For many who want to avoid filing for bankruptcy, or don't qualify for bankruptcy, debt settlement offers a viable solution. A lawyer may be able to negotiate with creditors to accept less than the outstanding balance (settle), to lower interest payments, or to extend the time in which to pay. This is typically done by the client paying monthly into a specialized trust account that will allow the availability of funds when the settlement agreement is reached with each individual creditor. Although a large portion of the total amount owed is paid to the creditors (typically in the range of 25 to 40 percent), bankruptcy can be avoided and the payments are much lower than the standard minimum currently owed. Debt settlement is mainly for those that either can't file bankruptcy because they don't qualify or their employer prohibits them from filing (i.e. security guard at a casino).
Additionally, for-profit companies solicit debtors with advertisements touting elimination of credit card debt for mere fractions of what is owed. However, USA Today reports that these companies frequently charge upfront fees and advise consumers to stop paying their bills. If the consumer feels that the company has not served his or her best interests during the debt settlement process, he or she has little recourse against the company.
Homeowners who are upside down on their mortgages may also wish to speak to an experienced debt relief attorney to negotiate lower mortgage payments through a loan modification or loan mod. A loan mod will typically reduce the interest rate charged on the home loan, which can greatly reduce mortgage payments. Loan mods almost always convert any non-fixed rate (ARM) loans into fixed rate loans and sometimes come with either a principal reduction or principal deferment due at the end of the loan.
Much has been said, both good and bad, about the loan modification process. While some try to blame the attorneys that represent their clients in receiving a loan mod, much of the blame lies with the lenders who are so overloaded with loan modification requests, the process has bogged down to taking several months or even a year or longer. This is one especially good reason to hire a profession loan modification attorney who has experience and know-how in negotiating the very best loan modification possible.
A short sale occurs when the bank agrees to accept less than the full balance of the loan and essentially forgive the difference, freeing homeowners to sell at lower prices. A short sale costs nothing to the debtor as all fees are paid directly by the lender. The negotiations can sometimes even approve the debtor to receive funds through a cash-for-keys program. The goal of a short sale is to remove liability for any deficiency balance that results from taking the difference between the balance owed and the final sales price of the home. The lender releases the debtor from the mortgage, thereby preventing foreclosure.
Short sales are mainly for those that owe MUCH more than their home is worth and just want to be released from further liability to their home or mortgage balance.

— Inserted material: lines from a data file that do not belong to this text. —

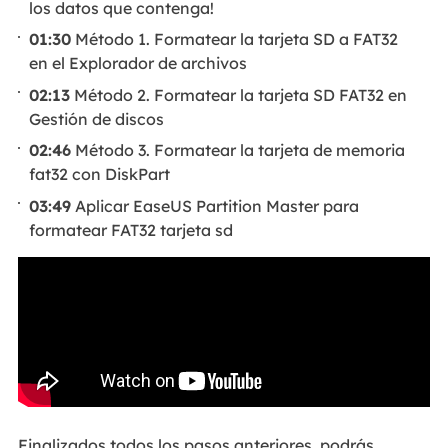
los datos que contenga!
01:30
Método 1. Formatear la tarjeta SD a FAT32
en el Explorador de archivos
02:13
Método 2. Formatear la tarjeta SD FAT32 en
Gestión de discos
02:46
Método 3. Formatear la tarjeta de memoria
fat32 con DiskPart
03:49
Aplicar EaseUS Partition Master para
formatear FAT32 tarjeta sd
Finalizados todos los pasos anteriores, podrás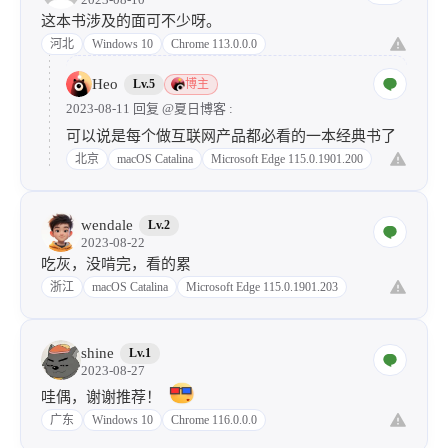
这本书涉及的面可不少呀。
河北
Windows 10
Chrome 113.0.0.0
Heo
Lv.5
博主
2023-08-11 回复
@夏日博客
:
可以说是每个做互联网产品都必看的一本经典书了
北京
macOS Catalina
Microsoft Edge 115.0.1901.200
wendale
Lv.2
2023-08-22
吃灰，没啃完，看的累
浙江
macOS Catalina
Microsoft Edge 115.0.1901.203
shine
Lv.1
2023-08-27
哇偶，谢谢推荐！
广东
Windows 10
Chrome 116.0.0.0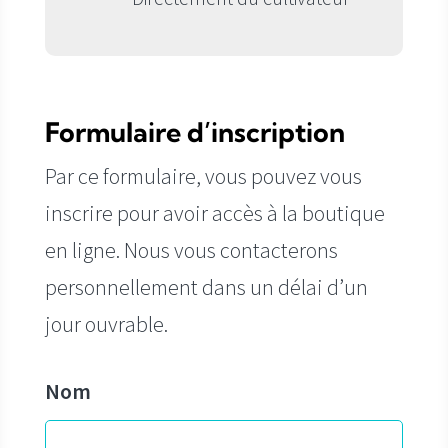
Formulaire d’inscription
Par ce formulaire, vous pouvez vous
inscrire pour avoir accès à la boutique
en ligne. Nous vous contacterons
personnellement dans un délai d’un
jour ouvrable.
Nom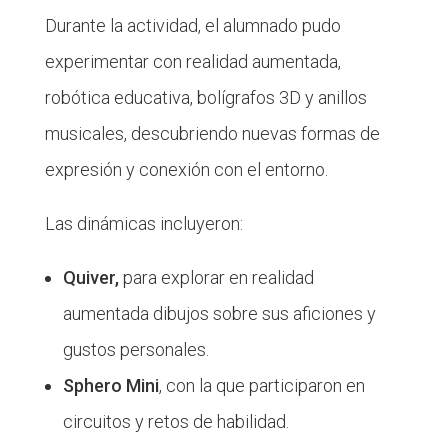
Durante la actividad, el alumnado pudo
experimentar con realidad aumentada,
robótica educativa, bolígrafos 3D y anillos
musicales, descubriendo nuevas formas de
expresión y conexión con el entorno.
Las dinámicas incluyeron:
Quiver,
para explorar en realidad
aumentada dibujos sobre sus aficiones y
gustos personales.
Sphero Mini
, con la que participaron en
circuitos y retos de habilidad.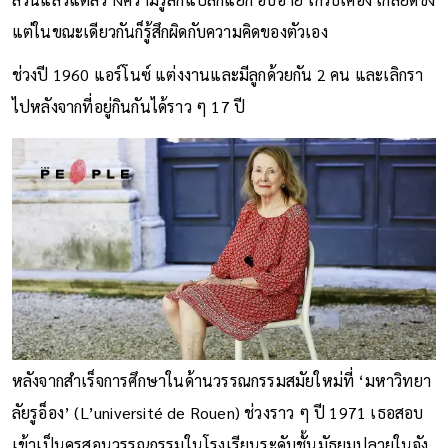
แต่ในขณะเดียวกันก็รู้สึกผิดกับความคิดของตัวเอง
ช่วงปี 1960 แอร์โนซ์ แต่งงานและมีลูกด้วยกัน 2 คน และเลิกรา
ไปหลังจากที่อยู่กินกันได้ราว ๆ 17 ปี
หลังจากสำเร็จการศึกษาในด้านวรรณกรรมสมัยใหม่ที่ ‘มหาวิทยา
ลัยรูอ็อง’ (L’université de Rouen) ช่วงราว ๆ ปี 1971 เธอสอบ
เข้าเป็นครูสอนวรรณกรรมในโรงเรียนระดับชั้นมัธยมปลายในจัง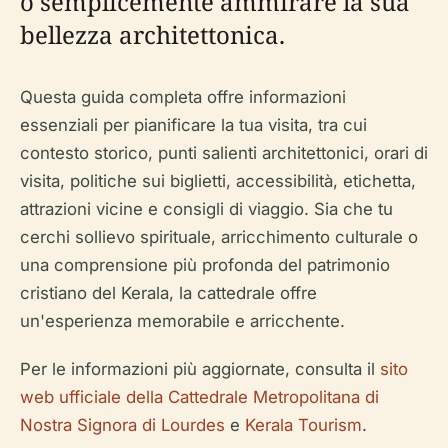
o semplicemente ammirare la sua
bellezza architettonica.
Questa guida completa offre informazioni
essenziali per pianificare la tua visita, tra cui
contesto storico, punti salienti architettonici, orari di
visita, politiche sui biglietti, accessibilità, etichetta,
attrazioni vicine e consigli di viaggio. Sia che tu
cerchi sollievo spirituale, arricchimento culturale o
una comprensione più profonda del patrimonio
cristiano del Kerala, la cattedrale offre
un'esperienza memorabile e arricchente.
Per le informazioni più aggiornate, consulta il
sito
web ufficiale della Cattedrale Metropolitana di
Nostra Signora di Lourdes
e
Kerala Tourism
.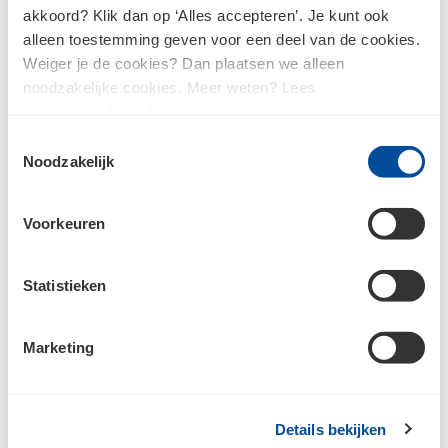
akkoord? Klik dan op ‘Alles accepteren’. Je kunt ook
alleen toestemming geven voor een deel van de cookies.
Weiger je de cookies? Dan plaatsen we alleen
Raadpleeg
ons privacybeleid
voor meer informatie over hoe we jouw
noodzakelijke cookies. Meer weten? Lees
persoonsgegevens verzamelen en verwerken.
ons
privacybeleid
.
Toestemmingsselectie
Noodzakelijk
Voorkeuren
Bouwcenter Veghel
Statistieken
Marketing
Inspiratie
Details bekijken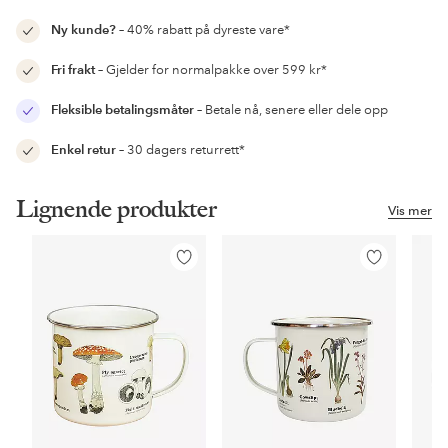
Ny kunde?
– 40% rabatt på dyreste vare*
Fri frakt
– Gjelder for normalpakke over 599 kr*
Fleksible betalingsmåter
– Betale nå, senere eller dele opp
Enkel retur
– 30 dagers returrett*
Lignende produkter
Vis mer
Legg
Legg
til
til
favoritter
favoritter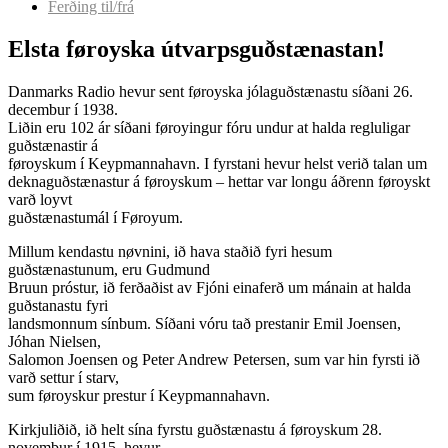
Ferðing til/frá
Elsta føroyska útvarpsguðstænastan!
Danmarks Radio hevur sent føroyska jólaguðstænastu síðani 26.
decembur í 1938.
Liðin eru 102 ár síðani føroyingur fóru undur at halda regluligar
guðstænastir á
føroyskum í Keypmannahavn. I fyrstani hevur helst verið talan um
deknaguðstænastur á føroyskum – hettar var longu áðrenn føroyskt
varð loyvt
guðstænastumál í Føroyum.
Millum kendastu nøvnini, ið hava staðið fyri hesum
guðstænastunum, eru Gudmund
Bruun próstur, ið ferðaðist av Fjóni einaferð um mánain at halda
guðstanastu fyri
landsmonnum sínbum. Síðani vóru tað prestanir Emil Joensen,
Jóhan Nielsen,
Salomon Joensen og Peter Andrew Petersen, sum var hin fyrsti ið
varð settur í starv,
sum føroyskur prestur í Keypmannahavn.
Kirkjuliðið, ið helt sína fyrstu guðstænastu á føroyskum 28.
novembur í 1915, hevur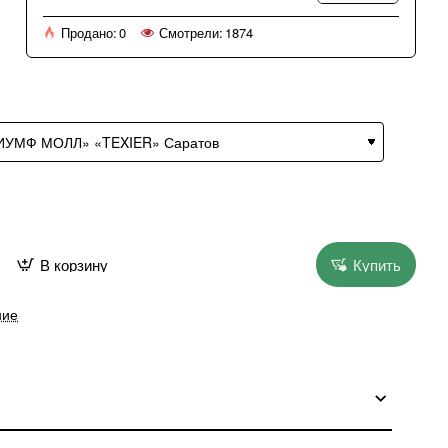
Продано:
0
Смотрели:
1874
В корзину
Купить
ние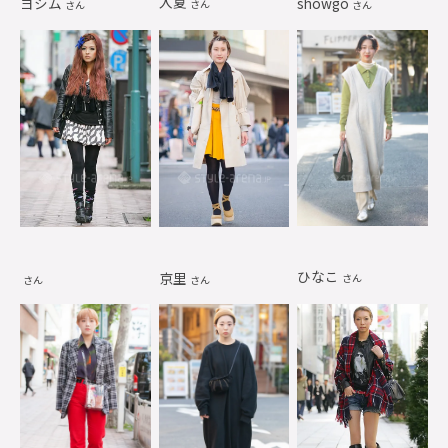
入夏
ヨシム
showgo
さん
さん
さん
ひなこ
京里
さん
さん
さん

Another reason is if they were turned down for a loan mod. Unlike for-profit companies that offer similar services, an attorney who represents a client in debt settlement has a duty to work in the best interests of the client.
No matter the situation, the ultimate decision lies with the one facing the overpowering debt. By choosing an attorney that offers MULTIPLE options for relieving and/or removing that debt, consumers can start to reclaim their life again and stop worrying every time the phone rings or they check the mail.
Determining which debt reduction or elimination option involves careful consideration of all options. Speaking with a bankruptcy attorney about options empowers consumers to make educated decisions about their financial future.